The acknowledgment had Democratic lawmakers fretting that Linick’s investigations into whether Pompeo and his wife misused State Department resources, as well as of Pompeo’s handling of an arms deal with Saudi Arabia, may have been stopped or slowed down by the new leader of the inspector general’s office.
Linick told lawmakers that he was shocked by his removal, which came abruptly on May 15. He said he had just concluded a coronavirus briefing with staffers that morning when Undersecretary Brian Bulatao and Deputy Secretary of State Stephen Biegun, senior aides to Pompeo, asked him for a meeting.
“The deputy said to me: The president decided to exercise his power to remove you,” Linick recalled.
Linick was then placed on administrative leave, losing access to his office and files. He was allowed back in the following day, with an escort, to reclaim his personal effects.
Linick’s interview is the first in an ongoing review by congressional Democrats into allegations that Pompeo sought the watchdog’s removal to blunt the ongoing reviews of his conduct.
The State Department did not immediately respond to a request for comment.
Trump told reporters he removed Linick at Pompeo’s request, but he provided no details about the rationale, despite a legal requirement to do so.
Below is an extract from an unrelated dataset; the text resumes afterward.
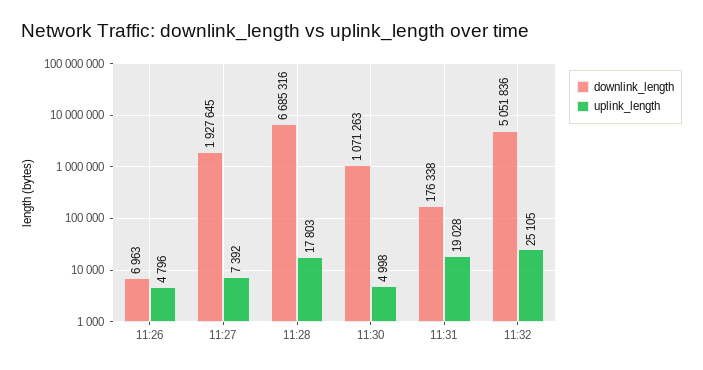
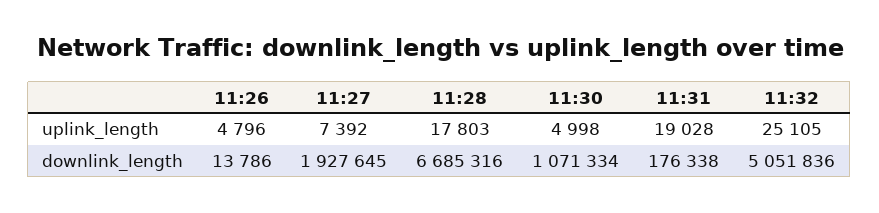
downlink_length, 11:26: 6963 -> 13786
downlink_length, 11:30: 1071263 -> 1071334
His letter to Congress, required by law, simply stated that he had lost confidence in Linick. He later told reporters he had no knowledge of Linick or his performance — only that he had been appointed to the post by President Barack Obama.
Linick noted that the State Department informed Congress that the reviews were still ongoing, but he acknowledged that his successor, acting inspector general Stephan Akard, would have discretion over whether to continue it and how many resources to put into it. Akard has raised flags on Capitol Hill on both sides of the aisle because he is retaining his position as a senior State Department aide, in addition to the acting inspector general role. That dual-hatted position could jeopardize whistleblower protections or other confidential information that would normally be shared with the inspector general’s office, lawmakers have warned.
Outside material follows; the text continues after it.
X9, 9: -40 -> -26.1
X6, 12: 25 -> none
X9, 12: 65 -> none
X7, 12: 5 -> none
Much of Linick’s interview focused on allegations by Pompeo aides that Linick was suspected in the 2019 leak of an internal review to The Daily Beast, one that accused senior State Department officials of exacting political retaliation on some employees. Linick and a slew of his senior aides were ultimately cleared by the Pentagon inspector general, who he tapped to conduct the review.
The report of that investigation was provided to lawmakers, and Republicans raised questions about whether it was thorough enough and whether the Pentagon watchdog, Glenn Fine, was a neutral investigator. Fine was demoted by Trump in April after he was tapped by colleagues to monitor the federal coronavirus response. He resigned from his post last month.
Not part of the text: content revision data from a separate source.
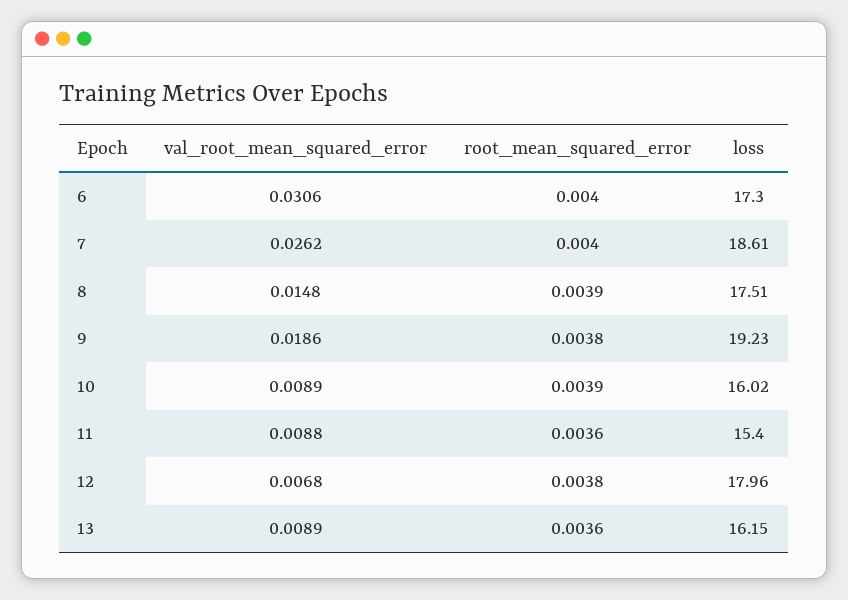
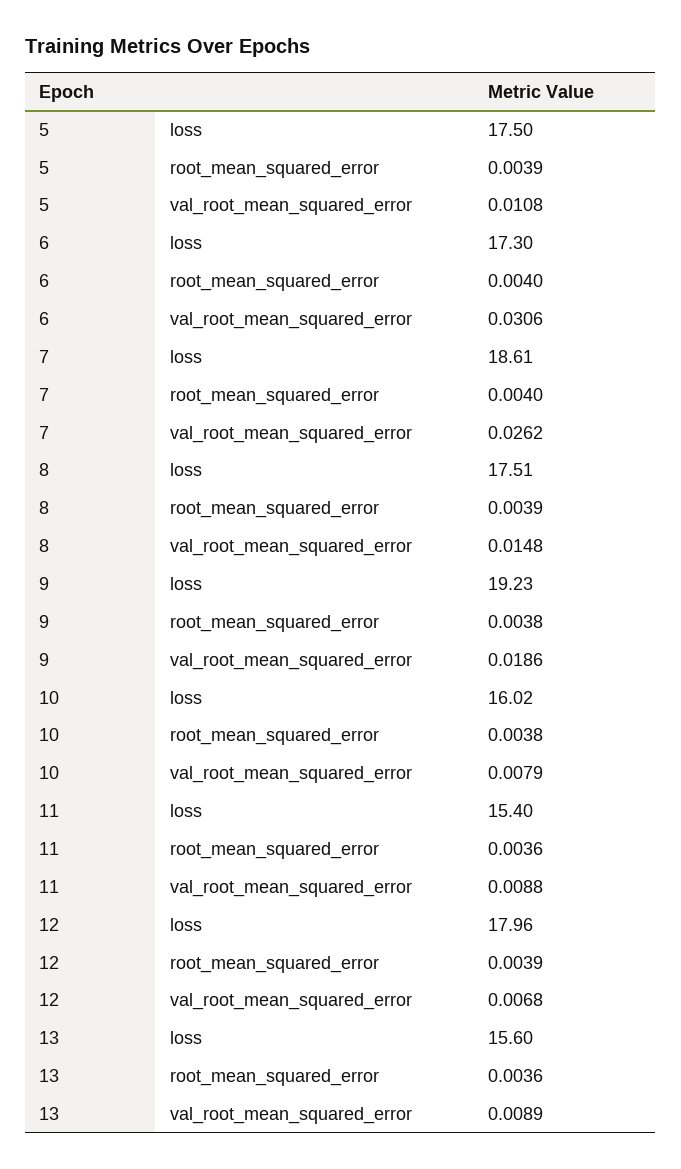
val_root_mean_squared_error, 10: 0.0089 -> 0.0079
root_mean_squared_error, 10: 0.0039 -> 0.0038
root_mean_squared_error, 12: 0.0038 -> 0.0039
loss, 13: 16.15 -> 15.6
loss, 5: none -> 17.5
root_mean_squared_error, 5: none -> 0.0039
val_root_mean_squared_error, 5: none -> 0.0108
Linick accused Bulatao, in particular, of “bullying” him and said he had never been given any indication that his performance was in question. Though Trump needs no cause to remove an inspector general, Linick said he never got any explanation for why the president might have lost confidence in him.
Linick also recounted his role in providing documents to Congress during the House’s late-2019 impeachment inquiry and said he had been unaware that the files he turned over were the only ones provided by the State Department to lawmakers during that inquiry.
“When the impeachment proceedings started and the issues began concerning the whistleblower and so forth, I realized I was sitting on documents that might be relevant to that, and, in accordance with my obligations and to make sure that the right folks had the documents, I provided them to the Hill,” Linick said.